With so many Star Trek projects doing numbers for Paramount+, why shouldn’t the streamer invest on the next best thing? Fox and Hulu already had their shot at a Trek-inspired sci-fi comedy with The Orville, which experienced some success, but was not exactly a major hit. Expectations for a Galaxy Quest series are certainly way higher.
What Would a ‘Galaxy Quest’ TV Show Look Like?
Still, no one knows what the show will actually look like. The possibilities are as endless as the universe itself. The series can don an ’80s filter and show us what the original Galaxy Quest show would look like, or it can follow the events of the movie, showing the lives of Nesmith and the others after their actual space adventure. In this sense, there is also a third possibility: Galaxy Quest, the movie, ends with the intro credits to a follow-up series called Galaxy Quest: The Journey Continues, starring the Thermian Laliari (Missi Pyle) alongside the rest of the NSEA-Protector’s original crew.
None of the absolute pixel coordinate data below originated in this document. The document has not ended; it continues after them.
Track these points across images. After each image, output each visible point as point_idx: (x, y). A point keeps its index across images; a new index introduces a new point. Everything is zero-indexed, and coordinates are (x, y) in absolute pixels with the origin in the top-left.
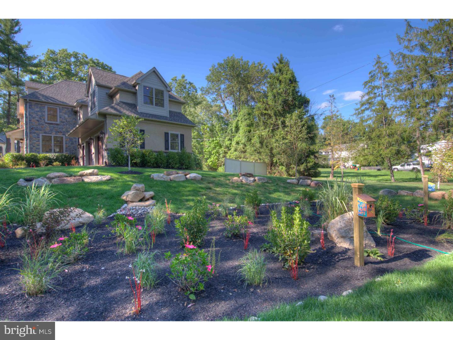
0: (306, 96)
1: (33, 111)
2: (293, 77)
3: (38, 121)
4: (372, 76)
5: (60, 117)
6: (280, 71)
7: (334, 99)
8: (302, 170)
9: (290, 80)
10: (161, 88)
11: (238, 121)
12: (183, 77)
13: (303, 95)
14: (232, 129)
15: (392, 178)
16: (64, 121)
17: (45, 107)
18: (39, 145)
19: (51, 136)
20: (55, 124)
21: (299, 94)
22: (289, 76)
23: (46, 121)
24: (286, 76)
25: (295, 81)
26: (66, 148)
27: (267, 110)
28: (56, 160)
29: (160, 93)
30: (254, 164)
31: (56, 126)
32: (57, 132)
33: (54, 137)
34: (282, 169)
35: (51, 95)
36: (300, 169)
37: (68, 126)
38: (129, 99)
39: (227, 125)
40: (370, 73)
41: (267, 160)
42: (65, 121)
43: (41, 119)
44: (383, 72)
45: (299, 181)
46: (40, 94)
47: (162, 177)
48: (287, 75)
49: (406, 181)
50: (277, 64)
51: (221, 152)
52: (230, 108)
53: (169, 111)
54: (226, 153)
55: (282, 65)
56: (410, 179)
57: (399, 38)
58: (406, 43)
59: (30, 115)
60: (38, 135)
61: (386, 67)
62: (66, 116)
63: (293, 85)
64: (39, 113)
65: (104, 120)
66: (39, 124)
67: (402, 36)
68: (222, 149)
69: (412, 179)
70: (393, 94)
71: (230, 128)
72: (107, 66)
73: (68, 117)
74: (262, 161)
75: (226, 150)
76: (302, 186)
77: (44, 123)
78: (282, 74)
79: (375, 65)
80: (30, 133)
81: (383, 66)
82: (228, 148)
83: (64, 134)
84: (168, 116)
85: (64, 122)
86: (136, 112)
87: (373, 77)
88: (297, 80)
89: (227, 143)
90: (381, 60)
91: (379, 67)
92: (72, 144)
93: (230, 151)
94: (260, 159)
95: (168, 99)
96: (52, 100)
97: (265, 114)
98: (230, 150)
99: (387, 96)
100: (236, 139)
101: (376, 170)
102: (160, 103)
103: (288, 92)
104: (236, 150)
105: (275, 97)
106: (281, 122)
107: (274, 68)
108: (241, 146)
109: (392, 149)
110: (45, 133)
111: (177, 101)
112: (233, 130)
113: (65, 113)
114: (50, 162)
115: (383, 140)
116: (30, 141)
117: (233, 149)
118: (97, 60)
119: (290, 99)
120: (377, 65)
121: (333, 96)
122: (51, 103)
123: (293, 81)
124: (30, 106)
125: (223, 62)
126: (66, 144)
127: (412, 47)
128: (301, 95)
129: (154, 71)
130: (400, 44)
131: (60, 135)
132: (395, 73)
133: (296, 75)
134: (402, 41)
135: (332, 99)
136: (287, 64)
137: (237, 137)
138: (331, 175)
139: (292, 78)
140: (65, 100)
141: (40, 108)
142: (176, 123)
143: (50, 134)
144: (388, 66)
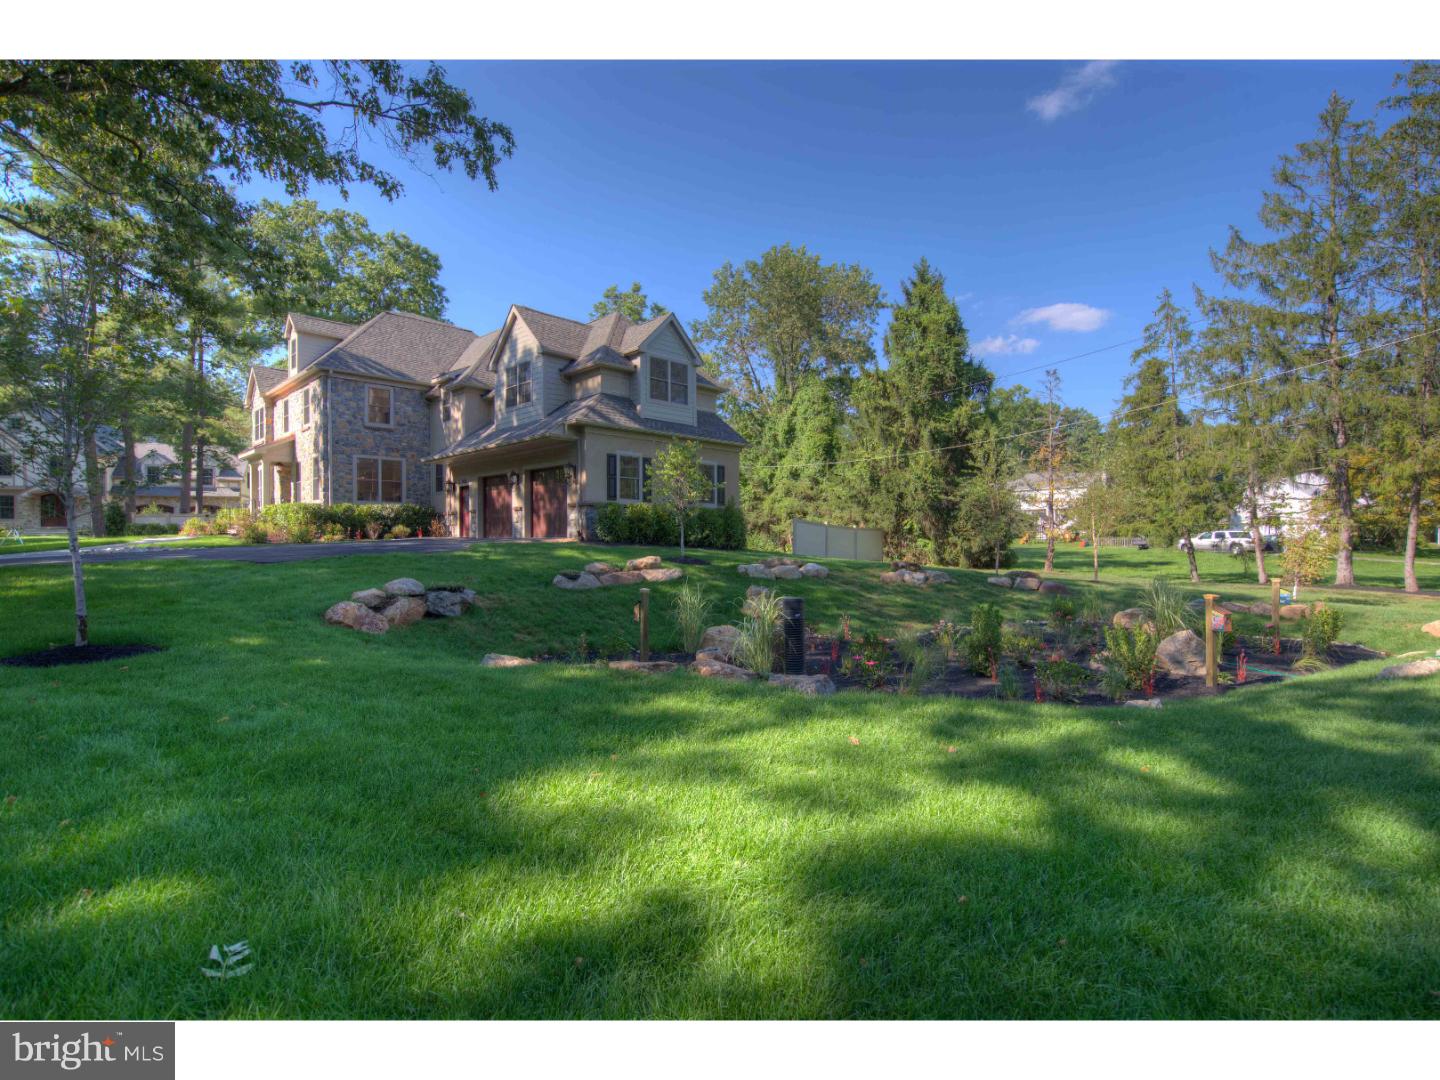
0: (985, 366)
1: (339, 399)
2: (956, 319)
3: (350, 422)
4: (1150, 337)
5: (396, 413)
6: (923, 301)
7: (1058, 378)
8: (975, 549)
9: (948, 326)
10: (684, 360)
11: (794, 414)
12: (637, 289)
13: (976, 362)
14: (775, 437)
15: (1194, 573)
16: (403, 421)
17: (363, 387)
18: (350, 483)
19: (376, 461)
20: (385, 430)
21: (967, 360)
22: (944, 317)
23: (368, 424)
24: (937, 317)
25: (961, 330)
26: (409, 490)
27: (888, 398)
28: (396, 520)
29: (680, 371)
30: (856, 534)
31: (387, 435)
32: (389, 450)
33: (384, 462)
34: (925, 546)
35: (373, 357)
36: (971, 548)
37: (411, 434)
38: (619, 388)
39: (762, 425)
40: (1147, 329)
41: (887, 524)
42: (406, 422)
43: (355, 418)
44: (1176, 329)
45: (1013, 580)
46: (352, 356)
47: (762, 573)
48: (939, 313)
49: (1223, 581)
50: (914, 284)
51: (746, 497)
52: (768, 379)
53: (699, 412)
54: (758, 499)
55: (925, 288)
56: (1231, 575)
57: (1213, 256)
58: (1230, 270)
59: (333, 408)
60: (349, 456)
61: (1183, 320)
62: (409, 409)
63: (956, 339)
64: (353, 404)
65: (575, 438)
66: (352, 431)
67: (1221, 252)
68: (748, 488)
69: (1235, 575)
70: (1198, 385)
71: (767, 435)
72: (426, 252)
73: (414, 411)
74: (871, 525)
75: (760, 490)
76: (1022, 590)
77: (362, 429)
78: (928, 310)
79: (1159, 311)
80: (334, 453)
81: (1177, 316)
82: (767, 486)
83: (403, 456)
84: (696, 425)
85: (403, 425)
86: (635, 418)
87: (1153, 339)
88: (964, 326)
89: (762, 473)
90: (1172, 301)
91: (1167, 317)
92: (421, 479)
93: (773, 495)
94: (866, 521)
95: (695, 384)
96: (379, 371)
97: (885, 409)
98: (771, 491)
99: (1186, 388)
100: (787, 464)
101: (1136, 549)
102: (681, 395)
103: (945, 356)
104: (788, 493)
105: (911, 368)
106: (931, 432)
107: (908, 294)
108: (804, 484)
109: (1197, 511)
110: (364, 452)
111: (708, 386)
112: (780, 438)
113: (407, 403)
114: (386, 525)
115: (1177, 488)
116: (333, 473)
117: (779, 490)
118: (404, 237)
119: (950, 374)
120: (1163, 312)
121: (1055, 373)
122: (378, 379)
123: (954, 329)
124: (335, 384)
125: (760, 262)
126: (408, 479)
127: (1243, 277)
128: (970, 364)
129: (672, 323)
130: (1217, 270)
131: (394, 457)
132: (1205, 335)
133: (961, 314)
134: (1220, 265)
135: (1052, 379)
136: (938, 284)
137: (788, 458)
138: (1047, 563)
139: (952, 323)
140: (402, 368)
141: (354, 389)
142: (712, 440)
143: (375, 454)
144: (1189, 319)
So far, everything is very much up in the air. In a 2020 interview with Collider, Dean Parisot gave us some idea of what he had planned for the franchise: “We were thinking of a 10-episode series that really was eventually one long movie. It was a three-act structure that took 10 episodes,” he explained. “It was finding these guys, they’re even more pathetic because it’s 15 years or 20 years later. Tim Allen’s character lets it go that he really went to outer space and have been mocked ever since, they lost their TV show and they’re even more of a disaster.” But considering how much has changed ever since this original draft, there’s no knowing whether the producers will follow Parisot’s plan or go with something different.